Из темной ниши вышла какая-то фигура и, наклонившись вперед, направилась к двери. Это был стройный молодой человек во всем черном и со значком врача дома умалишенных. Молодое, серьезное лицо его было окаймлено коротко остриженными темными волосами.
Если бы тут находился доктор Медельский, он с изумлением узнал бы в лице незнакомца с фонарем молодого врача, доктора Лазара, того самого, который лишь за несколько месяцев до этого прибыл сюда из Вены и который казался старому врачу опасным вследствие своих либеральных взглядов.
Доктор Лазар прислушался, чтобы удостовериться, что никто за ним не следит. Потом он быстро подошел к железной двери и дрожащей рукой вставил в замок вычурной формы ключ.
— Слава Богу, — прошептал он, — ключ подходит. Значит, я не напрасно работал все эти ночи. Дверь открывается.
Затем открылась и решетка. Доктор Лазар, освещая путь своим фонарем, спустился вниз по лестнице, мужественно подавляя в себе отвращение, когда снизу, из глубины могилы, поднялся зловонный воздух.
Внизу, вблизи лестницы, во весь рост лежал последний отпрыск рода Батьяни.
— Он мертв! — в страшном испуге воскликнул молодой врач, опускаясь на колени возле несчастного. — Они убили его. Но нет. Он жив! Он только в глубоком обмороке.
Доктор Лазар вынул из кармана маленький флакончик и смочил лоб пленника какой-то жидкостью. Тот открыл глаза.

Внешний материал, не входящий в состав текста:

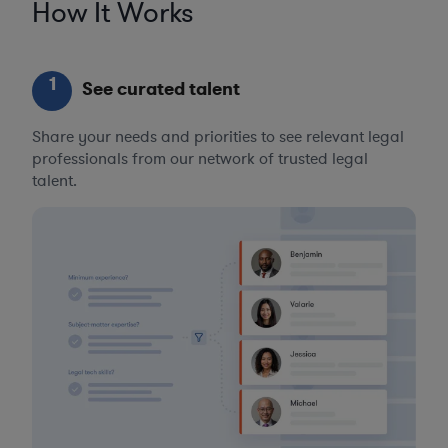
How It Works
1
See curated talent
Share your needs and priorities to see relevant legal
professionals from our network of trusted legal
talent.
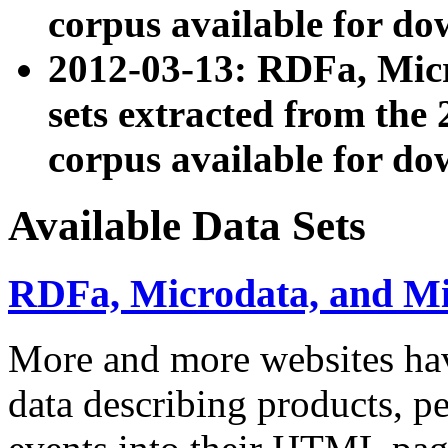
corpus available for do
2012-03-13: RDFa, Mic
sets extracted from t
corpus available for do
Available Data Sets
RDFa, Microdata, and M
More and more websites hav
data describing products, pe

— Кто здесь? — беззвучно прошептал он. — Это вы, доктор?
— Я друг ваш! Я хочу спасти вас! — шепнул доктор Лазар. — Бедный мой! Что они сделали с тобой! — Молодой врач прослезился.
Пленник с трудом приподнялся. Глаза его широко раскрылись, и на лице его появилось выражение мучительного сомнения и вместе с тем неописуемой радости.
— Неужели я на самом деле сошел с ума? — произнес он, сжимая голову обеими руками. — Нет, это не сон. Это твой голос, это твое милое личико. Илька! Моя дорогая Илька — ты здесь!
— Да, я здесь, твоя Илька! — воскликнула переодетая девушка и обняла несчастного пленника. — Я пришла для того, чтобы спасти тебя. Пока ты в течение трех лет томился здесь, я переоделась студентом, окончила с отличием медицинский факультет в Вене, получила докторский диплом, заслужила благоволение императрицы и добилась назначения в дом умалишенных в Чегедине. Потерпи еще несколько дней, дорогой мой, а потом ты выйдешь на свободу и…
— И страшная месть постигнет виновных! — злобно докончил пленник.
— Не говори теперь о мести, — сказала Илька. — Любовь нам показала путь к свободе. Будем же благодарить Бога и помолимся ему.
Тесно обнявшись и прижавшись друг к другу, они вознесли Богу горячую молитву.